Breast density signals tamoxifen’s effectiveness

Tissue density decline while on the drug predicts a better outlook for women at a heightened risk of breast cancer

SAN ANTONIO – Women with an elevated risk of developing breast cancer have the option of taking tamoxifen, a drug that has been shown to have cancer-preventive effects in these women. But the prevention isn’t complete, and like most drugs, tamoxifen carries a risk of side effects.
 
New findings from a large trial indicate that breast density measurements obtained from routine mammograms can reveal within a year or so whether taking tamoxifen as a preventive is worthwhile for a woman. Jack Cuzick of the Wolfson Institute of Preventive Medicine in London presented the findings December 12 in Texas at the San Antonio Breast Cancer Symposium.
 
Starting in the 1990s, Cuzick and his team enrolled more than 7,000 healthy women in the cancer prevention trial. The volunteers spanned a wide range of ages and had a moderately elevated risk of developing breast cancer — they had a sister or mother who developed breast cancer before age 50 or two close relatives who had developed it at any age.

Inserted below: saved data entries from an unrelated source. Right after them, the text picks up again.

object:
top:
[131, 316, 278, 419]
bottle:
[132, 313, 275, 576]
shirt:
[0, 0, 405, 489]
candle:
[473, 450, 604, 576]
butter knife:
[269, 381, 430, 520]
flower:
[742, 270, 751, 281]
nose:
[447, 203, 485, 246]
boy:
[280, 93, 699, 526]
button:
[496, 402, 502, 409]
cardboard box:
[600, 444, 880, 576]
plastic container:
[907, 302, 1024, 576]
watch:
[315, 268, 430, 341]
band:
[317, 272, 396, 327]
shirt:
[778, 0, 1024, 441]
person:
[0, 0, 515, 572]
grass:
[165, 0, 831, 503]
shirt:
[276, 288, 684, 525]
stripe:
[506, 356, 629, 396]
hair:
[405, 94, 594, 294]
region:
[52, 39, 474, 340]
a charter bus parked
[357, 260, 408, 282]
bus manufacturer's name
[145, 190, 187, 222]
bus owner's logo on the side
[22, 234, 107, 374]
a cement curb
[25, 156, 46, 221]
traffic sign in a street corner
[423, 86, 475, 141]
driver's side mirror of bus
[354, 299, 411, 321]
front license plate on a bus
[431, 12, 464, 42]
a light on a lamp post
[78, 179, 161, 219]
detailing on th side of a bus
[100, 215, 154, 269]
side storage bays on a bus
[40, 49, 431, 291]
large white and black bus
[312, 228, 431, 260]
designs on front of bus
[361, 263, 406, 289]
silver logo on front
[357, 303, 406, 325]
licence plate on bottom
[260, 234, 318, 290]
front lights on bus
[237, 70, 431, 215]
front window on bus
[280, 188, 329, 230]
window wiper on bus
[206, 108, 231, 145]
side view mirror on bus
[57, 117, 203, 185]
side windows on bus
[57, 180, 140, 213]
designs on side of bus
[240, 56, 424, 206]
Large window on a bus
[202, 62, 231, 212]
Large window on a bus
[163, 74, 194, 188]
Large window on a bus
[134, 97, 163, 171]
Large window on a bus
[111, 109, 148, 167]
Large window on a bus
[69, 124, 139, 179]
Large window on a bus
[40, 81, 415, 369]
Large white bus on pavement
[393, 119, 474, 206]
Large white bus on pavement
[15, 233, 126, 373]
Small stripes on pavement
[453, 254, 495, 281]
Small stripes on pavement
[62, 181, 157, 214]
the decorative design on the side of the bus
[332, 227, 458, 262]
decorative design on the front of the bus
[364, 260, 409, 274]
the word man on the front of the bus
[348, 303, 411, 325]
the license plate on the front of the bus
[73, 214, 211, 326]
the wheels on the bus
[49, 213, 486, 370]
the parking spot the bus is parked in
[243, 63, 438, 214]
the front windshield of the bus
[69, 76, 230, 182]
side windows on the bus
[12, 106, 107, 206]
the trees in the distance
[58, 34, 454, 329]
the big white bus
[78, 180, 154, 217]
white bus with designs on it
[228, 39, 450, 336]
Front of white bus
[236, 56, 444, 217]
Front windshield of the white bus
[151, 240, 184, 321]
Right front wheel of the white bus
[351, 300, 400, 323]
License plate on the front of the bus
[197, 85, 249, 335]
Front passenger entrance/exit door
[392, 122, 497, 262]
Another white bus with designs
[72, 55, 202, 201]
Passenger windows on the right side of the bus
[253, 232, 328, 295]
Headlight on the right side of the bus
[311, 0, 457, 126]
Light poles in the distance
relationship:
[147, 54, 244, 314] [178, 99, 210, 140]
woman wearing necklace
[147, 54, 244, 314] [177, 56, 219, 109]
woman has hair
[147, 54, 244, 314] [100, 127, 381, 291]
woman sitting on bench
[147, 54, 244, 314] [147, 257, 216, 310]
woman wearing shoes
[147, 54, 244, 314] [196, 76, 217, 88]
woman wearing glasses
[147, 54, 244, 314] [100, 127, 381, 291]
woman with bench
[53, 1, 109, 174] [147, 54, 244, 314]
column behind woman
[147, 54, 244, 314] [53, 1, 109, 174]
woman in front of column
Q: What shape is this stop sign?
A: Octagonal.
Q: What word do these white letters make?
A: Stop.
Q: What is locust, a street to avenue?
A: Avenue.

Half the participants were randomly assigned to get tamoxifen and the others received a placebo. All the women underwent a mammogram at the start of the trial to establish breast density and got a repeat exam 12 to 18 months later.
 
Previous reports showed that over the course of the eight-year trial, women getting the antiestrogen drug tamoxifen were less likely to develop breast cancer than those on the placebo.
 
In the new report, the researchers investigated the effect of breast density changes by looking at the mammogram data from a sampling that included 504 of the women getting tamoxifen. In this subset, 48 had developed breast cancer despite being on the drug. The data show that women who experienced a reduction in breast density of 10 percent or more during the first 12 to 18 months on the drug were half as likely to develop breast cancer as were women getting a placebo. But women on tamoxifen whose breast tissues maintained their density despite the drug had a cancer risk about equal to those getting a placebo.
 
In general, women with dense breasts are four to five times as likely to develop breast cancer as are those without such dense tissue, says Cuzick. Previous work shows that tamoxifen reduces breast density, but precisely how the drug does so is not clear, he says.
 
A mammogram readily reveals if a woman has dense breasts, Cuzick says. And discerning changes in breast density between visits isn’t difficult for the average radiologist, he says.
 
But doctors read mammograms primarily to look for aberrant growths. “Doctors should be assessing mammogram density,” says Powel Brown, a medical oncologist at the Baylor College of Medicine in Houston. “In the future, I think it may well be good for helping us to decide who should be on tamoxifen.”
 
Women at high risk of cancer are those with a mutation in the BRCA1 or BRCA2 genes, or those who have had precancerous growth detected in their breasts. These women often get tamoxifen as a preventive, Brown says.

Women are judged to be at moderately elevated risk if they have a family history of breast cancer, have taken hormone replacement therapy or have never been pregnant, he says. These women face a more difficult choice. They can start taking tamoxifen, but the drug increases the risk of blood clot formation and — in postmenopausal women — increases the risk of uterine cancer. As a result, many women don’t take the drug, he says.
 
The new finding suggests that these women might soon have the more appealing option of trying tamoxifen for a year, having their breast density assessed, and then continuing if the drug succeeded in bringing down the density score, Brown says.
 
Tamoxifen is approved as a breast cancer preventive treatment in the United States but not in Europe.